* **DESCRIPCIÓN DE LA TAREA**
Prolonga el fragmento sobre la guerra contra el terrorismo y Saddam Hussein a partir de su última oración.

* **FRAGMENTO**
Horrorizado por la monstruosidad
del genio que se le escapó de la botella y produjo los confusos atentados del
11 de Septiembre (confusos porque las dudas acerca de la autoría del hecho son muchas
más que las certidumbres) Washington proclamó una nueva doctrina de seguridad
nacional: la “guerra infinita” o la
“guerra contra el terrorismo”, que convirtió a las tres cuartas partes de la humanidad
en una tenebrosa conspiración de terroristas (o cómplices de ellos) enloquecidos
por su afán de destruir a Estados Unidos y el “modo americano de vida” y
estimuló el surgimiento de una corriente
mundial de la “islamofobia”. Tan vaga y
laxa ha sido la definición oficial del terrorismo que en la práctica este y el Islam
pasaron a ser sinónimos, y el sayo le cabe a quienquiera que sea un crítico del
imperialismo norteamericano. Para calmar a la opinión pública, aterrorizada
ante los atentados, los asesores de la Casa
Blanca recurrieron al viejo método de buscar un chivo
expiatorio, alguien a quien culpar, como a Lee Oswald, el inverosímil asesino
de John F. Kennedy. George W. Bush lo encontró en la figura de un antiguo
aliado, Saddam Hussein, que había sido encumbrado a la jefatura del estado en
Irak para guerrear contra Irán luego del triunfo de la Revolución Islámica
en 1979, privando a la Casa Blanca
de uno de sus más valiosos peones regionales. Hussein, como Gadaffi años después,
pensó que habiendo prestado sus servicios al imperio tendría las manos libres
para actuar a voluntad en su entorno geográfico inmediato. Se equivocó al creer
que Washington lo recompensaría tolerando la anexión de Kuwait a Irak,
ignorando que tal cosa era inaceptable en función de los proyectos
estadounidenses en la región. El castigo fue brutal: la primera Guerra del
Golfo (Agosto 1990-Febrero 1991), un bloqueo de más de diez años que aniquiló a
más de un millón de personas (la mayoría niños) y un país destrozado. Contando
con la complicidad de la dirigencia política y la prensa “libre, objetiva e
independiente” dentro y fuera de Estados Unidos la
Casa Blanca montó una patraña ridícula e
increíble por la cual se acusaba a Hussein de poseer armas de destrucción
masiva y de haber forjado una alianza con su archienemigo, Osama bin Laden,
para atacar a los Estados Unidos. Ni tenía esas armas, cosa que era
archisabida; ni podía aliarse con un fanático sunita como el jefe de Al Qaeda,
siendo él un ecléctico en cuestiones religiosas y jefe de un estado laico.

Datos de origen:
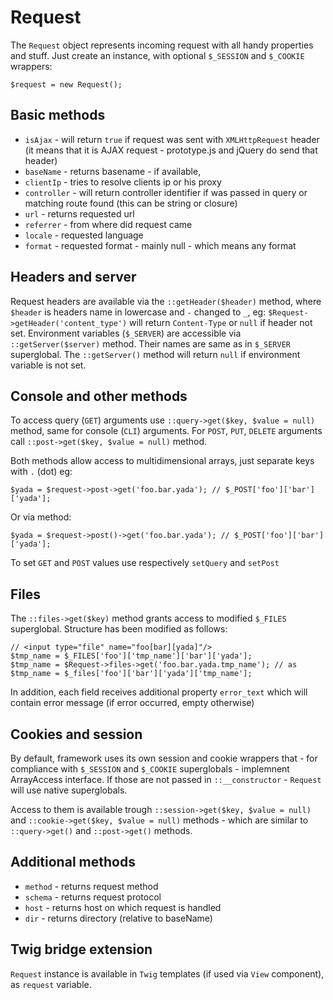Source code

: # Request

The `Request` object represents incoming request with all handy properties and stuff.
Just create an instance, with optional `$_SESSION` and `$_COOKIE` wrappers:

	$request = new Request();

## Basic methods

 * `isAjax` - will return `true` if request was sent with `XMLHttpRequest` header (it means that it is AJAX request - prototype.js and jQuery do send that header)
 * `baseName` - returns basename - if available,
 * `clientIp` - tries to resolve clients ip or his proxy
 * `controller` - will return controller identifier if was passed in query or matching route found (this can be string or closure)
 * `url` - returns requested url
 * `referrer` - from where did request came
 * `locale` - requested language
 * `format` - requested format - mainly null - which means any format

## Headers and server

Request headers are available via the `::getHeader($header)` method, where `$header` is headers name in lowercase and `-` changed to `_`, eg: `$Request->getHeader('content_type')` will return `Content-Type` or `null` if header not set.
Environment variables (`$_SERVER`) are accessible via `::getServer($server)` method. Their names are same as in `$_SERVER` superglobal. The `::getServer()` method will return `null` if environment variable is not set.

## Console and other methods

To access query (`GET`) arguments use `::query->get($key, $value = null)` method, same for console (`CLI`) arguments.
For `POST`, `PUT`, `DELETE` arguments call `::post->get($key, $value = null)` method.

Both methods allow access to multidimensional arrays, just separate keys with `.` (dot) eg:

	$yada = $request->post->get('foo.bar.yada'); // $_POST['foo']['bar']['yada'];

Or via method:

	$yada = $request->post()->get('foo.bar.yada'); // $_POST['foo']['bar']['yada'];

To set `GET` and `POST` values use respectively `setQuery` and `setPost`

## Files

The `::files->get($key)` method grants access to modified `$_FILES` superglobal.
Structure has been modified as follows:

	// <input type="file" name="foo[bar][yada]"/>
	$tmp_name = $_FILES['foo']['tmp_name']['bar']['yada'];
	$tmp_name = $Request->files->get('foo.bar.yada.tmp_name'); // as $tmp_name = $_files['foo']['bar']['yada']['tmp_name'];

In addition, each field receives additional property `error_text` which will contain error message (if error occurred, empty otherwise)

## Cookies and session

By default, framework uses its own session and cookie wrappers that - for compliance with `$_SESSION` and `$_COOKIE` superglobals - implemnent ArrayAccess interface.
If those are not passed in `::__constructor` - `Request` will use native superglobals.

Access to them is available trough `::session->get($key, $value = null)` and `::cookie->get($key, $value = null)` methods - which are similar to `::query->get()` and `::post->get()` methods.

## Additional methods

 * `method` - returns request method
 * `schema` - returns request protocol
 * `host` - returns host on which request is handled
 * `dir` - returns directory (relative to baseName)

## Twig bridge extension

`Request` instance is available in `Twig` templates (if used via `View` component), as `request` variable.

==

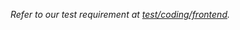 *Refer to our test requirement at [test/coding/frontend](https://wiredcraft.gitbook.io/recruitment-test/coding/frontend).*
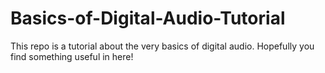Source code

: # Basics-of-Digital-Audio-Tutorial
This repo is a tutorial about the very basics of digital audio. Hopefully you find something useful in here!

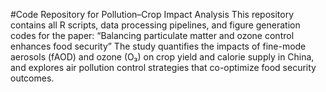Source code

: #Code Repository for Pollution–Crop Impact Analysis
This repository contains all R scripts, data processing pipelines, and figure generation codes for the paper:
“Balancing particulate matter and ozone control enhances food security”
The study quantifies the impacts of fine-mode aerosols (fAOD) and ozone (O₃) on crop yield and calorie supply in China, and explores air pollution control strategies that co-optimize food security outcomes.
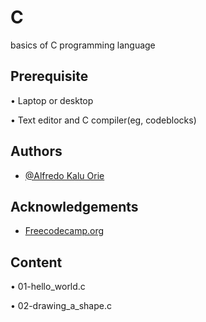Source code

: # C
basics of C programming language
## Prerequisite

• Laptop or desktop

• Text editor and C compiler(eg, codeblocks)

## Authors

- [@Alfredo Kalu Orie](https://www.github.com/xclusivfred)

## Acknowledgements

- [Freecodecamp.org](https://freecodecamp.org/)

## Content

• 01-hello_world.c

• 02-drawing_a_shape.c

* **RESPUESTA**
Impertérrito ante estas
realidades, en Marzo del 2003 George W. Bush dio inicio a la campaña militar
para escarmentar a Hussein: invade el país, destruye sus fabulosos tesoros
culturales y lo poco que quedaba en pie luego de años de bloqueo, depone a sus
autoridades, monta un simulacro de juicio donde a Hussein lo sentencian a la
pena capital y muere en la horca. Pero la ocupación norteamericana, que dura ocho
años, no logra estabilizar económica y políticamente al país, acosada por la
tenaz resistencia de los patriotas iraquíes. Cuando las tropas de Estados
Unidos se retiran se comprueba su humillante derrota: el gobierno queda en
manos de los chiítas, aliados del enemigo público número uno de Washington en
la región, Irán, e irreconciliablemente enfrentados con la otra principal rama
del Islam, los sunitas. A los efectos de disimular el fracaso de la guerra y
debilitar a una Bagdad si no enemiga por lo menos inamistosa -y, de paso,
controlar el avispero iraquí- la Casa Blanca
no tuvo mejor idea que replicar la política seguida en Afganistán en los años
ochentas: fomentar el fundamentalismo sunita y atizar la hoguera de los
clivajes religiosos y las guerras sectarias dentro del turbulento mundo del
Islam. Para ello contó con la activa colaboración de las reaccionarias monarquías
del Golfo, y muy especialmente de la troglodita teocracia de Arabia Saudita,
enemiga mortal de los chiítas y, por lo tanto, de Irán, Siria y de los
gobernantes chiítas de Irak.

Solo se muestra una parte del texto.